____ Extracted entries

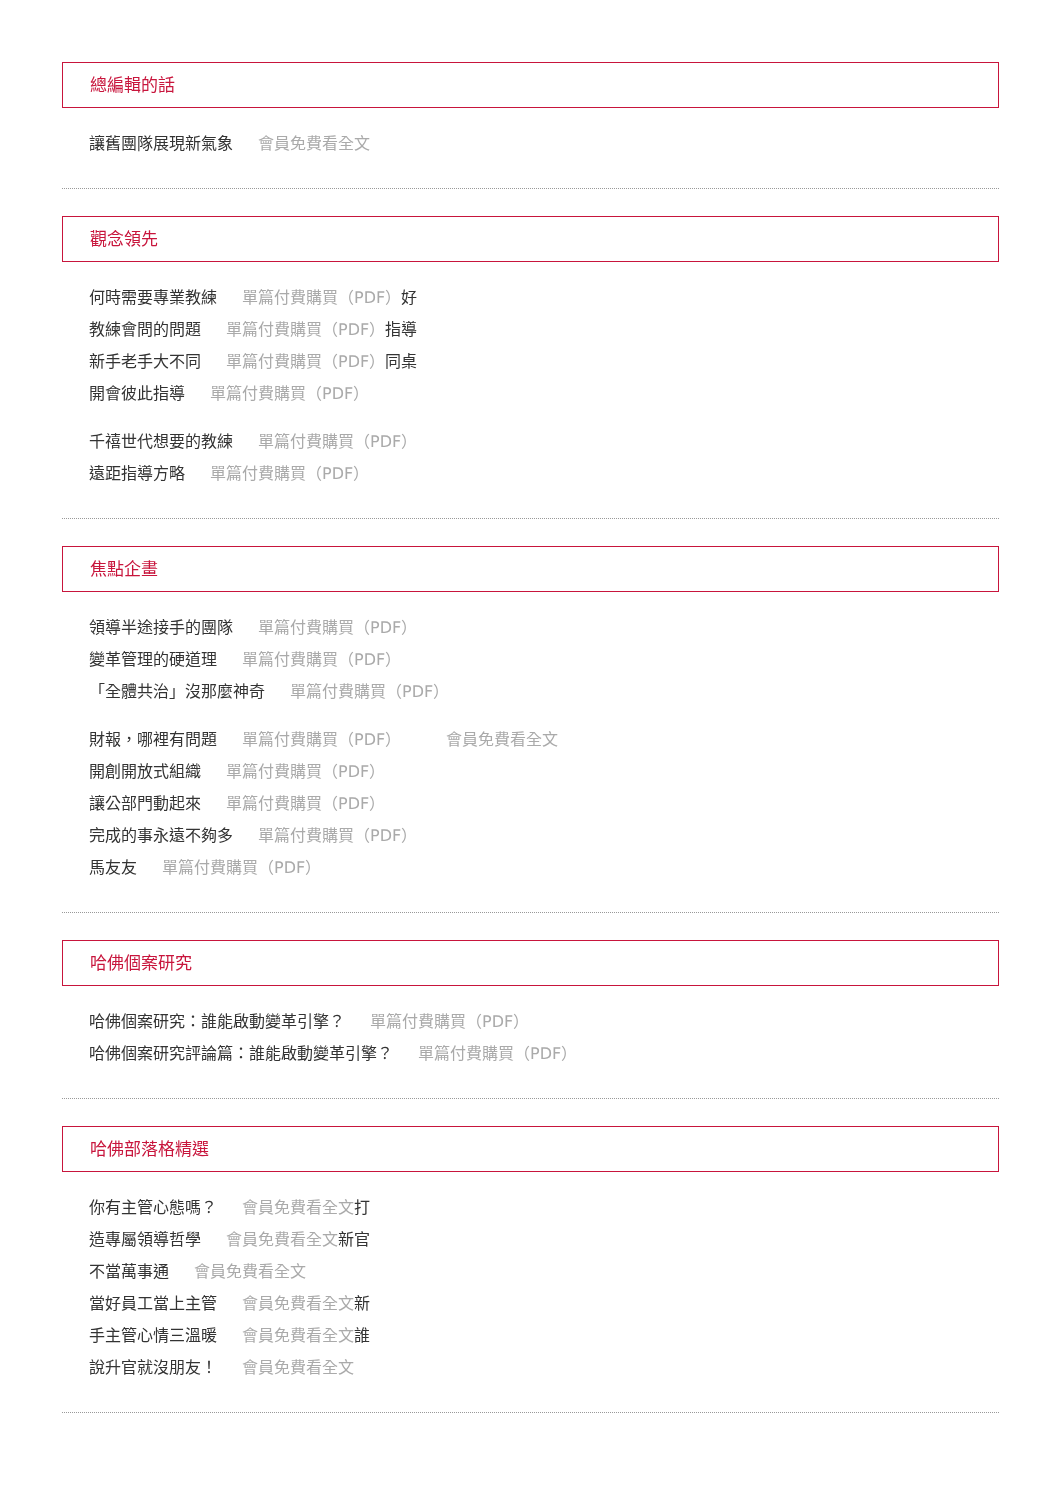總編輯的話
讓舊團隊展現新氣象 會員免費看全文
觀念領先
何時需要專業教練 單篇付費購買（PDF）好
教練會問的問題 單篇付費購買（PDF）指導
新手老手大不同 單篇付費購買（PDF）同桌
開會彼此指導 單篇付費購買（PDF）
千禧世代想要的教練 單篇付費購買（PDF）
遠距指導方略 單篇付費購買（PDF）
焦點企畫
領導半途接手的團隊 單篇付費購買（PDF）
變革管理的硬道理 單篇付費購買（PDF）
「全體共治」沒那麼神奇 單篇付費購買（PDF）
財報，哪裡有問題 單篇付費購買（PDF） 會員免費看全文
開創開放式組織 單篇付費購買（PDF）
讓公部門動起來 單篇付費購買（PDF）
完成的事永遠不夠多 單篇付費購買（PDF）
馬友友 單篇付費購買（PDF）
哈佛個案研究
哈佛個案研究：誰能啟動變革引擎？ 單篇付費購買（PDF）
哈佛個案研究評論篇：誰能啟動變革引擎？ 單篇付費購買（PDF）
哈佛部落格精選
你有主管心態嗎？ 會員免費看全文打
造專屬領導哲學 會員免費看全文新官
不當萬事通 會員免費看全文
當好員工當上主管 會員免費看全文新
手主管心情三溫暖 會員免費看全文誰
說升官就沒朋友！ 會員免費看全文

________

Copy exactly the lines that run from the one with "遠距指導方略 單篇付費購買（PDF）" to the last line of the material, including both.

遠距指導方略 單篇付費購買（PDF）
焦點企畫
領導半途接手的團隊 單篇付費購買（PDF）
變革管理的硬道理 單篇付費購買（PDF）
「全體共治」沒那麼神奇 單篇付費購買（PDF）
財報，哪裡有問題 單篇付費購買（PDF） 會員免費看全文
開創開放式組織 單篇付費購買（PDF）
讓公部門動起來 單篇付費購買（PDF）
完成的事永遠不夠多 單篇付費購買（PDF）
馬友友 單篇付費購買（PDF）
哈佛個案研究
哈佛個案研究：誰能啟動變革引擎？ 單篇付費購買（PDF）
哈佛個案研究評論篇：誰能啟動變革引擎？ 單篇付費購買（PDF）
哈佛部落格精選
你有主管心態嗎？ 會員免費看全文打
造專屬領導哲學 會員免費看全文新官
不當萬事通 會員免費看全文
當好員工當上主管 會員免費看全文新
手主管心情三溫暖 會員免費看全文誰
說升官就沒朋友！ 會員免費看全文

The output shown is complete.